Her need not to break her own rules warred with an unfamiliar curiosity. If she rested a hand on one of his jacked biceps, would it feel like it looked—hard, round, swollen? And what would it feel like to be mauled by such a sizeable creature? Oh, the heady temptation of security in the form of a hard body. The cosy carnal scenarios it prompted, like kitchen bench sex and shared showers that lasted longer than the hot water.
But that was the problem with desire, it danced too close to dependency, a machine that hammered love into destructive obsession and left nothing but wreckage in its wake. She rubbed her forearm, the one broken so long ago in that childhood non-accident. The ache was a good friend, a sensible one, reminding her not to follow in her mother’s footsteps and fuck up by tangling with a cop.
Relationships were dangerous enough—like crossing a land-mined field while wearing a blindfold—without one party being vested with state-sanctioned power.
Which was to say ‘too much’ power.
She chose not to sashay through that minefield, and the first step towards achieving that goal was to ignore the brawny arm resting on the table near hers. ‘We were so busy today I didn’t even think about the training.’ Before she could speak further a wide red and white polka dot skirt paused by their table.
Kat raised her eyes, took in the full impact of Sharon’s rockabilly glory—the poof, bangs and pigtails, the red flower in her hair, make-up applied with a trowel, half-sleeve tattoos, the black top cut so low that her front bumpers were one button away from indecent exposure.

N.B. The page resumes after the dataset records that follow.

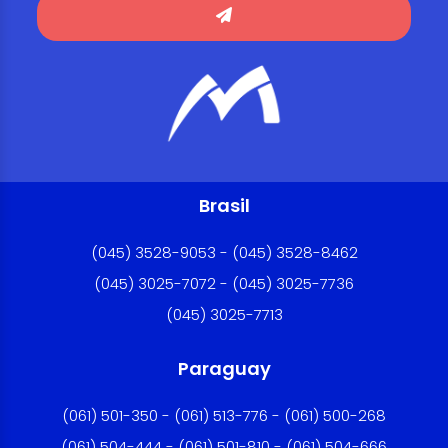
Brasil
(045) 3528-9053 - (045) 3528-8462
(045) 3025-7072 - (045) 3025-7736
(045) 3025-7713
Paraguay
(061) 501-350 - (061) 513-776 - (061) 500-268
(061) 504-444 - (061) 501-810 - (061) 504-666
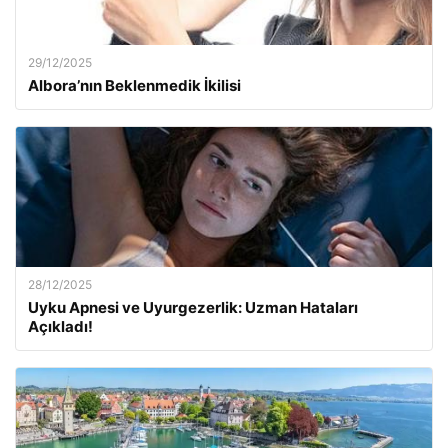
29/12/2025
Albora’nın Beklenmedik İkilisi
28/12/2025
Uyku Apnesi ve Uyurgezerlik: Uzman Hataları
Açıkladı!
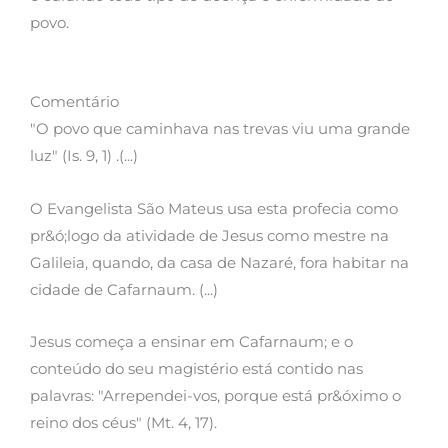
povo.
Comentário
"O povo que caminhava nas trevas viu uma grande
luz" (Is. 9, 1) .(...)
O Evangelista São Mateus usa esta profecia como
pr&ó;logo da atividade de Jesus como mestre na
Galileia, quando, da casa de Nazaré, fora habitar na
cidade de Cafarnaum. (...)
Jesus começa a ensinar em Cafarnaum; e o
conteúdo do seu magistério está contido nas
palavras: "Arrependei-vos, porque está pr&óximo o
reino dos céus" (Mt. 4, 17).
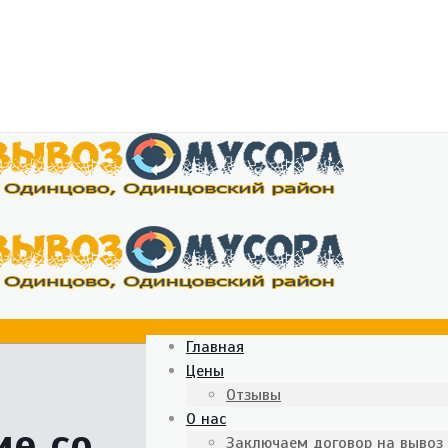
Главная
Цены
Отзывы
О нас
ие со
Заключаем договор на вывоз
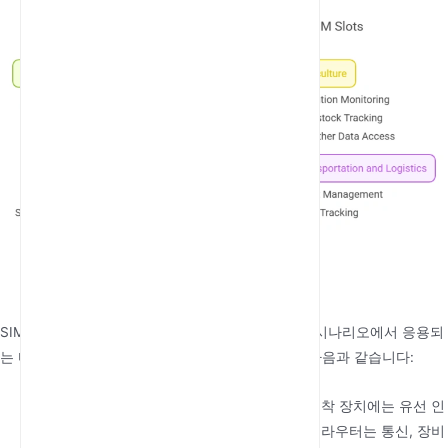
SIM 슬롯이 있는 4G 실외 라우터는 다양한 산업과 시나리오에서 응용되
는 다재다능한 장치입니다. 일반적인 사용 사례는 다음과 같습니다:
원격 작업 현장
: 건설 현장, 광산 작업, 석유 굴착 장치에는 유선 인
터넷 인프라가 없는 경우가 많습니다. 이러한 라우터는 통신, 장비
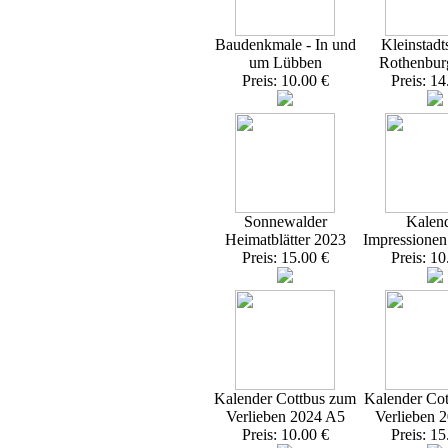
Baudenkmale - In und
Kleinstadt
um Lübben
Rothenbur
Preis: 10.00 €
Preis: 14
Sonnewalder
Kalen
Heimatblätter 2023
Impressione
Preis: 15.00 €
Preis: 10
Kalender Cottbus zum
Kalender Co
Verlieben 2024 A5
Verlieben 
Preis: 10.00 €
Preis: 15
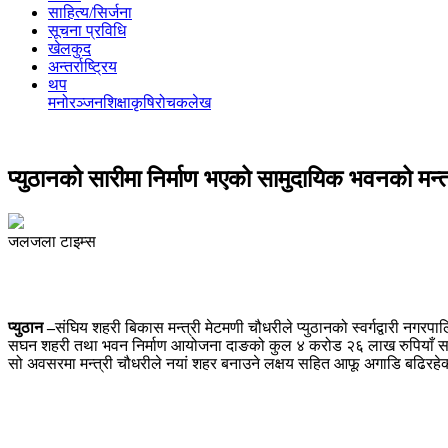
साहित्य/सिर्जना
सूचना प्रविधि
खेलकुद
अन्तर्राष्ट्रिय
थप
मनोरञ्‍जन
शिक्षा
कृषि
रोचक
लेख
प्युठानको सारीमा निर्माण भएको सामुदायिक भवनको मन्त्र
जलजला टाइम्स
प्युठान –
संघिय शहरी बिकास मन्त्री मेटमणी चौधरीले प्युठानको स्वर्गद्वारी नगर
सघन शहरी तथा भवन निर्माण आयोजना दाङको कुल ४ करोड २६ लाख रुपियाँ सहयोग
सो अवसरमा मन्त्री चौधरीले नयां शहर बनाउने लक्षय सहित आफू अगाडि बढिरहेको उल्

Kat’s poo-brown uniform was humbled.
‘Hi, Luka.’ Sharon’s breathy, little girl voice was laden with the promise of long walks on beaches as she gazed at him.
‘Hi, Sharon, nice to see you.’ Kat straightened in her chair.
‘Hi, Kat.’ A tiny, almost imperceptible frown marred Sharon’s blemish-free forehead.
‘Hey, Sharon. What’s up?’ Belovuk’s deep voice carried, filled with calm, kindness and … guilt.
Oh. Oh. Kat glanced between him and Sharon. The poor woman. Looked like she needed a sexorcism to get over whatever had happened in the pants department between her and Belovuk.